[Text passage]
┌──

A QSAR for the hydroxyl radical reaction rate constant: validation, domain
of application, and prediction
Öberg, T.
Atmospheric Environment 39, 2189-2200 (2005)
Abstract
A large number of anthropogenic organic chemicals are emitted into the
troposphere. Reactions with the hydroxyl radical are a dominant removal pathway
for most organic compounds, but experimentally determined gas-phase reaction
rate constants are only available for about 750 compounds. The lack of
experimental data increases the importance of applying quantitative structure–activity
relationships (QSAR) to evaluate and predict reactivities. It is generally
acknowledged that these empirical relationships are valid only within the same
domain for which they were developed. However, model validation is sometimes
neglected and the application domain is not always well defined. The purpose of
this paper is to outline how validation and domain definition can facilitate the
modeling and prediction of the hydroxyl radical reaction rates for a large
database. A substantial number of theoretical descriptors (867) were generated
from 2D molecular structures for compounds present in the Syracuse Research
Corporation's PhysProp Database. A QSAR model was developed for the hydroxyl
radical reaction rate constant using a projection-based regression technique,
partial least squares regression (PLSR). The PLSR model was subsequently
validated with an external test set. The main factors of variation could be
attributed to two reaction pathways, hydrogen atom abstraction and addition to
double bonds or aromatic systems. A set of 17 293 compounds, drawn from the
PhysProp Database, was projected onto the PLSR model and 74% were inside the
applicability domain. The predicted hydroxyl reaction rates for 25% of these
compounds were slow or negligible, with atmospheric half-lives in the range from
days to years. Finally, the list of persistent organic compounds was matched
against the OECD list of high production volume chemicals (HPVC). Together with
the experimental data, nearly three hundred compounds were identified as both
persistent and in high volume production.
|
|

└──

[Task directions]
Transcribe verbatim the portion of the hydroxyl radical abstract that begins at the words "A QSAR for the" and stops after the words "39, 2189-2200 (2005)".

[Record list]
┌──

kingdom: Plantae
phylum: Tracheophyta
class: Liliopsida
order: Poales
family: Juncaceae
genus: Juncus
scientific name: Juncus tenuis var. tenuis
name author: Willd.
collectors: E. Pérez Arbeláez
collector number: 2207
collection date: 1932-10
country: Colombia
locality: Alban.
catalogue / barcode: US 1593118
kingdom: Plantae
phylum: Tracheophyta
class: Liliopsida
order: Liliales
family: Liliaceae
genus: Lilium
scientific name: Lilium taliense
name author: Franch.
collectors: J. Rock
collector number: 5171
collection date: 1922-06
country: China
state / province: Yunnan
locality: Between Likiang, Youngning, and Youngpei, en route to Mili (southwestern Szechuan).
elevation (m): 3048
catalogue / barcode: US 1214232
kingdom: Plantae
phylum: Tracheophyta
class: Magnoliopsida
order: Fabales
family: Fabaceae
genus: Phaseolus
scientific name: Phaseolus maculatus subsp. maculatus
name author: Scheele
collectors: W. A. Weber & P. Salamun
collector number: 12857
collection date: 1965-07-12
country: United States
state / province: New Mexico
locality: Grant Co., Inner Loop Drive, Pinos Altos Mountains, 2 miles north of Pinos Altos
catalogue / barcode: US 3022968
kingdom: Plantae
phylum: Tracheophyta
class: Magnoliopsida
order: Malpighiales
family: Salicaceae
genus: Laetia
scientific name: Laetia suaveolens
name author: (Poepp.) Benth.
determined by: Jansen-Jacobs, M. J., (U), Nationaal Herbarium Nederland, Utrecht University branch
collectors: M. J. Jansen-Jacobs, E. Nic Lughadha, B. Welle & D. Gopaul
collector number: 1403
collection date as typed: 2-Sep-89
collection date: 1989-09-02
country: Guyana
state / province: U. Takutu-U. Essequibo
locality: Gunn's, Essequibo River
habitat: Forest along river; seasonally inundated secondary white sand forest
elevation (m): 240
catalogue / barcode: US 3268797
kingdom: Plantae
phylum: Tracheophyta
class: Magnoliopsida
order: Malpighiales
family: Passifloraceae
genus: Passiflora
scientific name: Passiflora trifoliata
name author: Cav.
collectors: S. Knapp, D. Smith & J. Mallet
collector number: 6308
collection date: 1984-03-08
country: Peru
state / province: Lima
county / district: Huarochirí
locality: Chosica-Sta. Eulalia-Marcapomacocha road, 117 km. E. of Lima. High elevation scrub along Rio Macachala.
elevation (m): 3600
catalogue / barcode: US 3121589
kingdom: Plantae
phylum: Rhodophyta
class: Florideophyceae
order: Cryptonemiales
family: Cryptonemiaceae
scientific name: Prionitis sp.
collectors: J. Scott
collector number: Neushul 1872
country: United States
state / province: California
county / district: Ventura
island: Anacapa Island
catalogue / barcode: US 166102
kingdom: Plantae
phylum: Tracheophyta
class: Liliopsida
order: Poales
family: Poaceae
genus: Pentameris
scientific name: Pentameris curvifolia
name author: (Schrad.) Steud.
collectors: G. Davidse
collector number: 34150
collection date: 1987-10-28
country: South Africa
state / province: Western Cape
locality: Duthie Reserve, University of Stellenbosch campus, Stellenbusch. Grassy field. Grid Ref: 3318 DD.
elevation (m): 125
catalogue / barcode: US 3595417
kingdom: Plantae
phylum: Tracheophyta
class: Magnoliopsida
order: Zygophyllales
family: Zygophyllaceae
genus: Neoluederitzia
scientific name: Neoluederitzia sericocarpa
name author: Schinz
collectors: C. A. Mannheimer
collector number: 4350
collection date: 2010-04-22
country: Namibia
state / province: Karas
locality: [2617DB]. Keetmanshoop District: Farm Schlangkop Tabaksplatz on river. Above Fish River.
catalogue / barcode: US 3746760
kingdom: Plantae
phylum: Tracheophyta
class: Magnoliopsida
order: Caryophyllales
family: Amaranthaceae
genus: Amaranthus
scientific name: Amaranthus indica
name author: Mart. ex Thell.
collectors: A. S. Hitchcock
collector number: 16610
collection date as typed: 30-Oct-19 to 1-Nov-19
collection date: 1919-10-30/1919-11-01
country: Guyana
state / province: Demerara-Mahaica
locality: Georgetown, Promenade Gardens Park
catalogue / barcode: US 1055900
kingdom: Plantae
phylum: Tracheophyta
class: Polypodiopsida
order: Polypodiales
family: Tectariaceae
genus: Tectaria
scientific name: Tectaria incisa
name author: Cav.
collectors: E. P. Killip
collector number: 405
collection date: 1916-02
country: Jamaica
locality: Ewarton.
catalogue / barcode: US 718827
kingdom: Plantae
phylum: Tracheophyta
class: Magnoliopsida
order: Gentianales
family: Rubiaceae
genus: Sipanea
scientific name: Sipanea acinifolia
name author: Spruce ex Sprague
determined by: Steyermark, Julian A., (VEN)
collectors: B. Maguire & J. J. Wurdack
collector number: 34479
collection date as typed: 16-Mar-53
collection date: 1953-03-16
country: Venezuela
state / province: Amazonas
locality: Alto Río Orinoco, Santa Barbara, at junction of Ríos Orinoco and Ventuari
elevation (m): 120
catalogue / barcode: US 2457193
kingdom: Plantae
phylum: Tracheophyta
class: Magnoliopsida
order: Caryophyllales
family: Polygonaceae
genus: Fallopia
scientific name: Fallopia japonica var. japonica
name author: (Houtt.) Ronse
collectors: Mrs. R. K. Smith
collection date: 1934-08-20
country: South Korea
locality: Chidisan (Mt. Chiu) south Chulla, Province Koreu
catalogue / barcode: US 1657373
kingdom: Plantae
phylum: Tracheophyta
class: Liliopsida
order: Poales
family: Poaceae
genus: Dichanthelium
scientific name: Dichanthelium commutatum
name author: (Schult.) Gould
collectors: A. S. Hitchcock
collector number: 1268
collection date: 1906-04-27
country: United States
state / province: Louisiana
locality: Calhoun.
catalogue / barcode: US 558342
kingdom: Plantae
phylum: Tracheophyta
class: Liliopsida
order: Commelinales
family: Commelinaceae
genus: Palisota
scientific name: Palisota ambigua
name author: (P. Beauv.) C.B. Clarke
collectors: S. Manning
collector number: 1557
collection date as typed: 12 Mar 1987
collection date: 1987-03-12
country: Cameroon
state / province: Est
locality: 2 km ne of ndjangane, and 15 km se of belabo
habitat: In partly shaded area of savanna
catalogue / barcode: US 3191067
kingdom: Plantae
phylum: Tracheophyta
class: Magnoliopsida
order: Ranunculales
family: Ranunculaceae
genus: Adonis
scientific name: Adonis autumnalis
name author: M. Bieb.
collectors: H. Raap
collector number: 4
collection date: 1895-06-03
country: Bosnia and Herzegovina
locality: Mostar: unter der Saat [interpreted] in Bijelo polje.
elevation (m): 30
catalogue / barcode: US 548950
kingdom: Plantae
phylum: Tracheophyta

└──

[Finished answer]
A QSAR for the hydroxyl radical reaction rate constant: validation, domain
of application, and prediction
Öberg, T.
Atmospheric Environment 39, 2189-2200 (2005)